The outcome of these cases could decide whether prediction markets run under one nationwide set of rules or a messy patchwork that changes state by state. For the Polymarket vs Kalshi comparison, here's the practical difference: both face the same state-level challenges on sports contracts, but Kalshi's longer history as a fully licensed exchange gives it a slight edge in the legal argument that federal rules should win. Polymarket, meanwhile, keeps far more markets accessible overall thanks to its international version, in April 2026, Polymarket International handled about $9 billion in trading versus $1.3 billion on the US version, per Crypto Briefing's analysis. Some US traders reach the international platform using a VPN, but doing so steps outside the regulated US system.

Either way, checking current state-level restrictions before trading is essential—especially for sports event contracts.

Which platform has deeper liquidity, Kalshi or Polymarket?

Liquidity is just how easily you can get in and out of a bet at a fair price. In a liquid market, there are plenty of buyers and sellers, so you can trade the amount you want without pushing the price around. A market can look great on paper and still be nearly untradeable if there's no one on the other side.

Kalshi's sports markets are among the most liquid on either platform. Sports is its highest-volume category by far, and during the 2026 World Cup, single match markets like Canada vs. Morocco pulled in over $48 million in Kalshi trading, according to The Block. Because you can fund a Kalshi account with regular money, it also draws a wider everyday audience—Kalshi accepts PayPal, Venmo, Google Pay, and debit cards on top of bank transfers, so you don't need any crypto experience to start. Polymarket, by contrast, is funded with USDC from a crypto wallet.

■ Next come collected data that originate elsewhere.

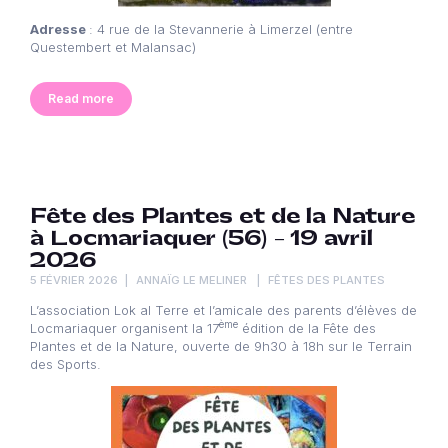
Adresse
: 4 rue de la Stevannerie à Limerzel (entre
Questembert et Malansac)
Read more
Fête des Plantes et de la Nature
à Locmariaquer (56) – 19 avril
2026
5 FÉVRIER 2026
ANNAÏG LE MELINER
FÊTES DES PLANTES
L’association Lok al Terre et l’amicale des parents d’élèves de
ème
Locmariaquer organisent la 17
édition de la Fête des
Plantes et de la Nature, ouverte de 9h30 à 18h sur le Terrain
des Sports.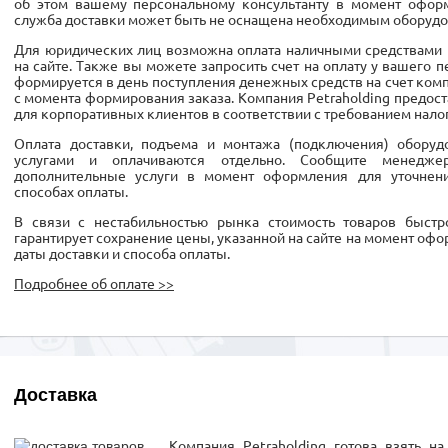
об этом вашему персональному консультанту в момент оформ
служба доставки может быть не оснащена необходимым оборудо
Для юридических лиц возможна оплата наличными средствами 
на сайте. Также вы можете запросить счет на оплату у вашего п
формируется в день поступления денежных средств на счет компа
с момента формирования заказа. Компания Petraholding предо
для корпоративных клиентов в соответствии с требованием нало
Оплата доставки, подъема и монтажа (подключения) обору
услугами и оплачиваются отдельно. Сообщите менедж
дополнительные услуги в момент оформления для уточнен
способах оплаты.
В связи с нестабильностью рынка стоимость товаров быстро
гарантирует сохранение цены, указанной на сайте на момент офо
даты доставки и способа оплаты.
Подробнее об оплате >>
Доставка
Компания Petraholding готова взять н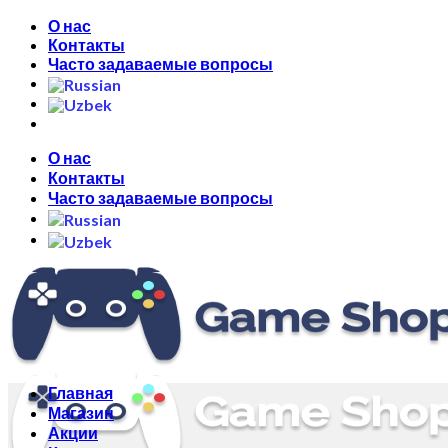
Skip
О нас
to
Контакты
content
Часто задаваемые вопросы
О нас
Контакты
Часто задаваемые вопросы
Главная
Магазин
Акции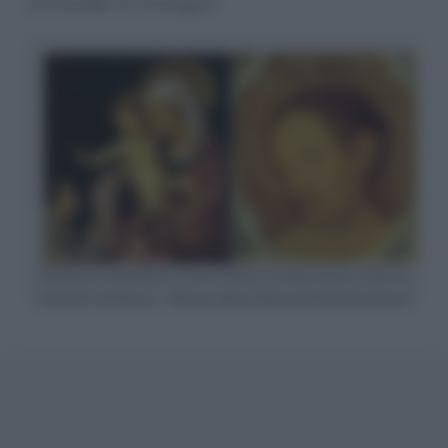
entrambe le immagini.
Madonna con Bambino e Cristo in Pietà: tavoletta (fronte e retro) di
Antonello da Messina – Messina, Museo Regionale Interdisciplinare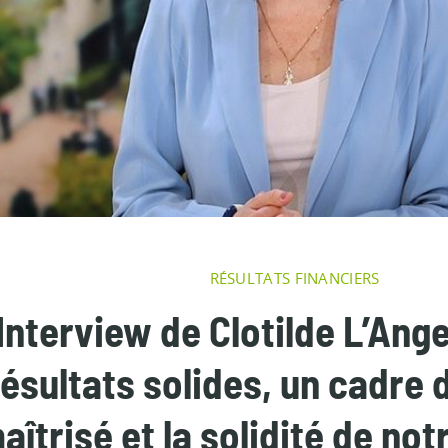
RÉSULTATS FINANCIERS
Interview de Clotilde L’Ang
résultats solides, un cadre 
aîtrisé et la solidité de not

Polymarket's political and geopolitical markets usually have more buyers and sellers than the same markets on Kalshi. A March 2026 TRM Labs analysis found that most of Polymarket's activity comes from moderately active traders (11 to 1,000 trades), with a smaller group of high-volume traders placing over 10,000 trades each. Polymarket's daily rebate gives these frequent traders a real reason to keep posting orders, which is what keeps those markets liquid.

Spreads—the gap between the best buy price and the best sell price—tend to be tightest on a platform's busiest markets. High-activity events like major elections, World Cup matches, and popular crypto price bets usually attract enough buyers and sellers to keep spreads narrow, while quieter markets tend to have wider spreads that quietly eat into your returns. If you're trading Polymarket markets through MetaMask, you can check the live spread before you place a trade, which can be used for assessing whether a low liquidity or small volume market is appropriate.